Williams went on to be the third overall pick in that spring’s NFL Draft, while Watts didn’t get picked until the sixth round. Considering he was a benchwarmer prior to the season, it was a remarkable rise — especially given who his coaches were.
6. Things Finally Click for Chad Spanberger
Being a big, strong prospect and coming from a town called Granite City, Ill., there were always expectations that Chad Spanberger could be a powerful bat in the Arkansas baseball lineup.
He got quite a bit of playing time early in his career, starting 55 games over his first two seasons, but was wildly inconsistent. There were flashes of his power, as he did hit six home runs in 102 at bats his sophomore year — the first of which was a ninth-inning pinch-hit homer that forced extra innings.
That was actually his first hit of the season and his first college home run. It came after he had gone 0 for 8 with four strikeouts the previous two games, illustrating his struggles those first two years. He struck out in 34.0% of his at bats in the 2015 and 2016 seasons.

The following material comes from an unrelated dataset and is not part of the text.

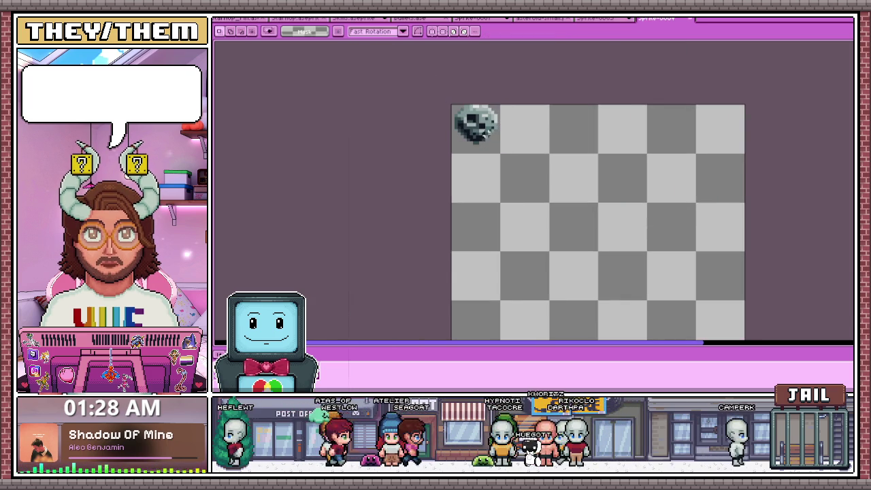
left_click_drag(494, 140, 515, 162)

Heading into his junior year, Dave Van Horn continued the rhetoric of Spanberger being on the verge of a breakout, but he was very slow out of the gate. About a month into the 2017 season, he was hitting just .190 with only two extra-base hits and still striking out 33.3% of the time. With SEC play looming, it looked like he might have to wait until the pros for the breakout to come.
Despite the uptick in competition, Spanberger went on a tear from that point on. He hit .330 and slugged .690 the rest of the season, while his strikeout rate dipped to 25.9%. Even with the Razorbacks being eliminated in the regionals, Spanberger still hit 20 home runs — tying Andrew Benintendi’s total for the most by an Arkansas player since 2010, when the bats were changed.
There was one stretch during the SEC Tournament during which Spanberger might as well have been Babe Ruth. Over the span of 12 plate appearances, he hit five home runs and two doubles, walked three times (twice intentionally), reached on a fielder’s choice and struck out once — which works out to a .778/.833/2.667 slash line. That included a three-homer game in which he actually had a chance to hit for the home run cycle.
The dramatic turnaround got Spanberger on the radar of professional scouts, resulting in him being selected in the sixth round of the 2017 MLB Draft. He has since reached as high as Triple-A.